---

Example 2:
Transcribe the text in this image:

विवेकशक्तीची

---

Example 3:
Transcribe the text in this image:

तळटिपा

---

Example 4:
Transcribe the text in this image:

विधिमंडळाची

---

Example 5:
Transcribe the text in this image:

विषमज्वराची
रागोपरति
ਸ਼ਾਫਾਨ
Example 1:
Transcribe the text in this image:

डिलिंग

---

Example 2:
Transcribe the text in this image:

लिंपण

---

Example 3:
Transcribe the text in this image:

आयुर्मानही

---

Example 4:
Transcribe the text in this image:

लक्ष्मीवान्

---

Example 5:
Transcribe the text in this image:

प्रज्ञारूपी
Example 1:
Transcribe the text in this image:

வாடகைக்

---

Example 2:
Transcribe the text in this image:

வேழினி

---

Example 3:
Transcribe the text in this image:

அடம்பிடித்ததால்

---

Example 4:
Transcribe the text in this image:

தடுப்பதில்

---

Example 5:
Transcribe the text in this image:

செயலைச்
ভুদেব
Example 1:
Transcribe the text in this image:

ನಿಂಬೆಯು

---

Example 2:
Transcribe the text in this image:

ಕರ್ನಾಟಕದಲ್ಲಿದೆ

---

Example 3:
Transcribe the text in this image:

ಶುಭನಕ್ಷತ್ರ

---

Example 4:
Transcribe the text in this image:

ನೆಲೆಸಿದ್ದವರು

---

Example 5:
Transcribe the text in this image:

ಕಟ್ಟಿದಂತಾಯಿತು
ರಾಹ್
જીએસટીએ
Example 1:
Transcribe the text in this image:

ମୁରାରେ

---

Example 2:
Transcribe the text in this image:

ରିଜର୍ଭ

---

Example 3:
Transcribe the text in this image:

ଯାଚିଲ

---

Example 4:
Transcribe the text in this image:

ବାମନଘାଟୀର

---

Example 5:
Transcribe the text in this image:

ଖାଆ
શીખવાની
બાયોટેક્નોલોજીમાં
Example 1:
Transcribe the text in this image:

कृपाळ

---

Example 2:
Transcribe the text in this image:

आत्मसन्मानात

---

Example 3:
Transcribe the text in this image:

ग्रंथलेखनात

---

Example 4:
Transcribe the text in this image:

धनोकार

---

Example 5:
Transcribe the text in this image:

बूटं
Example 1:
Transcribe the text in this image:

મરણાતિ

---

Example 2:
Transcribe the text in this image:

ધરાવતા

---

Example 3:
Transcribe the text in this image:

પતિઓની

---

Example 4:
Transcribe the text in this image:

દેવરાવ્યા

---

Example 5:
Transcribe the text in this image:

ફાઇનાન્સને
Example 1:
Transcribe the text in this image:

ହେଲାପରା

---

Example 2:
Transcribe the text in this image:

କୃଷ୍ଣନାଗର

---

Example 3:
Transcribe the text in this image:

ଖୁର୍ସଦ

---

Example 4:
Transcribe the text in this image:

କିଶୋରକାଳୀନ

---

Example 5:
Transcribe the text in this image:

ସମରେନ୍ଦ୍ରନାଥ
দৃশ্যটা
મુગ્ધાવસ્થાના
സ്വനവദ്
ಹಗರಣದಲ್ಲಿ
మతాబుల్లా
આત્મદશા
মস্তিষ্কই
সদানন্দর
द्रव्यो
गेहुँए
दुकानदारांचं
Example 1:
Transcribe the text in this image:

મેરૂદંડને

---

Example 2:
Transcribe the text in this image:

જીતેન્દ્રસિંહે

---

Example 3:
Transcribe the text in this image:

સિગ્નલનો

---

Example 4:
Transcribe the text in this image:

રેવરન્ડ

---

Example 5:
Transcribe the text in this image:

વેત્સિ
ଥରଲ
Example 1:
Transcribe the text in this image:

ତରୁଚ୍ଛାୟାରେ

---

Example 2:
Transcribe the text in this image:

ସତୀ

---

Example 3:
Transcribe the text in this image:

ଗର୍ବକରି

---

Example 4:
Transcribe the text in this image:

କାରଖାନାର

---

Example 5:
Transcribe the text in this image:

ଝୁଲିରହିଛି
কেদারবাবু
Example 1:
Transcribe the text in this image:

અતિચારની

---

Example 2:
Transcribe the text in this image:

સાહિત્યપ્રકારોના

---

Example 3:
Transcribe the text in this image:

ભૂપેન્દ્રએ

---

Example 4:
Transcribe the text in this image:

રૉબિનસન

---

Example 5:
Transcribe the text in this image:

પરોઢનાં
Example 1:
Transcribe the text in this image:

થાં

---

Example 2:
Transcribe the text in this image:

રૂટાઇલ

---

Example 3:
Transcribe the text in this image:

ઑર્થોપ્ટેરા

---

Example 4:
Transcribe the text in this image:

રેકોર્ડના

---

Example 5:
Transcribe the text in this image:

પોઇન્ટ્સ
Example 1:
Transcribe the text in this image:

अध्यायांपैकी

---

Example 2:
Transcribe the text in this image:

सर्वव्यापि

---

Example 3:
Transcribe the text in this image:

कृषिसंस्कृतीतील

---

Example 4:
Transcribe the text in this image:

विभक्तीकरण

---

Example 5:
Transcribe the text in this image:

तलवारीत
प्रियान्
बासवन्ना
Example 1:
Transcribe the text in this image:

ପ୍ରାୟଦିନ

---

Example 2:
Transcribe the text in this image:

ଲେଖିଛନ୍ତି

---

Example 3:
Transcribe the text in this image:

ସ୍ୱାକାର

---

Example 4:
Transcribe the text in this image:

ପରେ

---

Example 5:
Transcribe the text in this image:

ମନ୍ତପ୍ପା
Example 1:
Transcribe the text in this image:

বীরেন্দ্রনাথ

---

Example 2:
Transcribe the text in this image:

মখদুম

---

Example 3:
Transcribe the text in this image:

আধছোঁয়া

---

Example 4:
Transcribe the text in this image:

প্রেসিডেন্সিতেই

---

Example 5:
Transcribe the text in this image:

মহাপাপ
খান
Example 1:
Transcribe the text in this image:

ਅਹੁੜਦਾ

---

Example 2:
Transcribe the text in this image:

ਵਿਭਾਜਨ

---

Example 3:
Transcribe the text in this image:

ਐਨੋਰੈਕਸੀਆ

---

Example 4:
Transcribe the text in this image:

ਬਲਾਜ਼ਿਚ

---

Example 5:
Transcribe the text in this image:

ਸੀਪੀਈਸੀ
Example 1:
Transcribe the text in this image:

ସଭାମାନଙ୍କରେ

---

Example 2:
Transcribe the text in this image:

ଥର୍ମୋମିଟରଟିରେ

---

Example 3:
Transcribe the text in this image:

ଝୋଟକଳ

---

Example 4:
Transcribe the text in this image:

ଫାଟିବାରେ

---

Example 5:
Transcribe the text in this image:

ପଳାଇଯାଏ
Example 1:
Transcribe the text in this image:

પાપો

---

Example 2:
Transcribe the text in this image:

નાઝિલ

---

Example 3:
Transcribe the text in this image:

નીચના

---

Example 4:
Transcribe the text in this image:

→ **YOUR OBJECTIVE**
All of the material above needs to be copied exactly.

→ **SOLUTION TO THIS TASK**
---

Example 2:
Transcribe the text in this image:

विवेकशक्तीची

---

Example 3:
Transcribe the text in this image:

तळटिपा

---

Example 4:
Transcribe the text in this image:

विधिमंडळाची

---

Example 5:
Transcribe the text in this image:

विषमज्वराची
रागोपरति
ਸ਼ਾਫਾਨ
Example 1:
Transcribe the text in this image:

डिलिंग

---

Example 2:
Transcribe the text in this image:

लिंपण

---

Example 3:
Transcribe the text in this image:

आयुर्मानही

---

Example 4:
Transcribe the text in this image:

लक्ष्मीवान्

---

Example 5:
Transcribe the text in this image:

प्रज्ञारूपी
Example 1:
Transcribe the text in this image:

வாடகைக்

---

Example 2:
Transcribe the text in this image:

வேழினி

---

Example 3:
Transcribe the text in this image:

அடம்பிடித்ததால்

---

Example 4:
Transcribe the text in this image:

தடுப்பதில்

---

Example 5:
Transcribe the text in this image:

செயலைச்
ভুদেব
Example 1:
Transcribe the text in this image:

ನಿಂಬೆಯು

---

Example 2:
Transcribe the text in this image:

ಕರ್ನಾಟಕದಲ್ಲಿದೆ

---

Example 3:
Transcribe the text in this image:

ಶುಭನಕ್ಷತ್ರ

---

Example 4:
Transcribe the text in this image:

ನೆಲೆಸಿದ್ದವರು

---

Example 5:
Transcribe the text in this image:

ಕಟ್ಟಿದಂತಾಯಿತು
ರಾಹ್
જીએસટીએ
Example 1:
Transcribe the text in this image:

ମୁରାରେ

---

Example 2:
Transcribe the text in this image:

ରିଜର୍ଭ

---

Example 3:
Transcribe the text in this image:

ଯାଚିଲ

---

Example 4:
Transcribe the text in this image:

ବାମନଘାଟୀର

---

Example 5:
Transcribe the text in this image:

ଖାଆ
શીખવાની
બાયોટેક્નોલોજીમાં
Example 1:
Transcribe the text in this image:

कृपाळ

---

Example 2:
Transcribe the text in this image:

आत्मसन्मानात

---

Example 3:
Transcribe the text in this image:

ग्रंथलेखनात

---

Example 4:
Transcribe the text in this image:

धनोकार

---

Example 5:
Transcribe the text in this image:

बूटं
Example 1:
Transcribe the text in this image:

મરણાતિ

---

Example 2:
Transcribe the text in this image:

ધરાવતા

---

Example 3:
Transcribe the text in this image:

પતિઓની

---

Example 4:
Transcribe the text in this image:

દેવરાવ્યા

---

Example 5:
Transcribe the text in this image:

ફાઇનાન્સને
Example 1:
Transcribe the text in this image:

ହେଲାପରା

---

Example 2:
Transcribe the text in this image:

କୃଷ୍ଣନାଗର

---

Example 3:
Transcribe the text in this image:

ଖୁର୍ସଦ

---

Example 4:
Transcribe the text in this image:

କିଶୋରକାଳୀନ

---

Example 5:
Transcribe the text in this image:

ସମରେନ୍ଦ୍ରନାଥ
দৃশ্যটা
મુગ્ધાવસ્થાના
സ്വനവദ്
ಹಗರಣದಲ್ಲಿ
మతాబుల్లా
આત્મદશા
মস্তিষ্কই
সদানন্দর
द्रव्यो
गेहुँए
दुकानदारांचं
Example 1:
Transcribe the text in this image:

મેરૂદંડને

---

Example 2:
Transcribe the text in this image:

જીતેન્દ્રસિંહે

---

Example 3:
Transcribe the text in this image:

સિગ્નલનો

---

Example 4:
Transcribe the text in this image:

રેવરન્ડ

---

Example 5:
Transcribe the text in this image:

વેત્સિ
ଥରଲ
Example 1:
Transcribe the text in this image:

ତରୁଚ୍ଛାୟାରେ

---

Example 2:
Transcribe the text in this image:

ସତୀ

---

Example 3:
Transcribe the text in this image:

ଗର୍ବକରି

---

Example 4:
Transcribe the text in this image:

କାରଖାନାର

---

Example 5:
Transcribe the text in this image:

ଝୁଲିରହିଛି
কেদারবাবু
Example 1:
Transcribe the text in this image:

અતિચારની

---

Example 2:
Transcribe the text in this image:

સાહિત્યપ્રકારોના

---

Example 3:
Transcribe the text in this image:

ભૂપેન્દ્રએ

---

Example 4:
Transcribe the text in this image:

રૉબિનસન

---

Example 5:
Transcribe the text in this image:

પરોઢનાં
Example 1:
Transcribe the text in this image:

થાં

---

Example 2:
Transcribe the text in this image:

રૂટાઇલ

---

Example 3:
Transcribe the text in this image:

ઑર્થોપ્ટેરા

---

Example 4:
Transcribe the text in this image:

રેકોર્ડના

---

Example 5:
Transcribe the text in this image:

પોઇન્ટ્સ
Example 1:
Transcribe the text in this image:

अध्यायांपैकी

---

Example 2:
Transcribe the text in this image:

सर्वव्यापि

---

Example 3:
Transcribe the text in this image:

कृषिसंस्कृतीतील

---

Example 4:
Transcribe the text in this image:

विभक्तीकरण

---

Example 5:
Transcribe the text in this image:

तलवारीत
प्रियान्
बासवन्ना
Example 1:
Transcribe the text in this image:

ପ୍ରାୟଦିନ

---

Example 2:
Transcribe the text in this image:

ଲେଖିଛନ୍ତି

---

Example 3:
Transcribe the text in this image:

ସ୍ୱାକାର

---

Example 4:
Transcribe the text in this image:

ପରେ

---

Example 5:
Transcribe the text in this image:

ମନ୍ତପ୍ପା
Example 1:
Transcribe the text in this image:

বীরেন্দ্রনাথ

---

Example 2:
Transcribe the text in this image:

মখদুম

---

Example 3:
Transcribe the text in this image:

আধছোঁয়া

---

Example 4:
Transcribe the text in this image:

প্রেসিডেন্সিতেই

---

Example 5:
Transcribe the text in this image:

মহাপাপ
খান
Example 1:
Transcribe the text in this image:

ਅਹੁੜਦਾ

---

Example 2:
Transcribe the text in this image:

ਵਿਭਾਜਨ

---

Example 3:
Transcribe the text in this image:

ਐਨੋਰੈਕਸੀਆ

---

Example 4:
Transcribe the text in this image:

ਬਲਾਜ਼ਿਚ

---

Example 5:
Transcribe the text in this image:

ਸੀਪੀਈਸੀ
Example 1:
Transcribe the text in this image:

ସଭାମାନଙ୍କରେ

---

Example 2:
Transcribe the text in this image:

ଥର୍ମୋମିଟରଟିରେ

---

Example 3:
Transcribe the text in this image:

ଝୋଟକଳ

---

Example 4:
Transcribe the text in this image:

ଫାଟିବାରେ

---

Example 5:
Transcribe the text in this image:

ପଳାଇଯାଏ
Example 1:
Transcribe the text in this image:

પાપો

---

Example 2:
Transcribe the text in this image:

નાઝિલ

---

Example 3:
Transcribe the text in this image:

નીચના

---

Example 4:
Transcribe the text in this image:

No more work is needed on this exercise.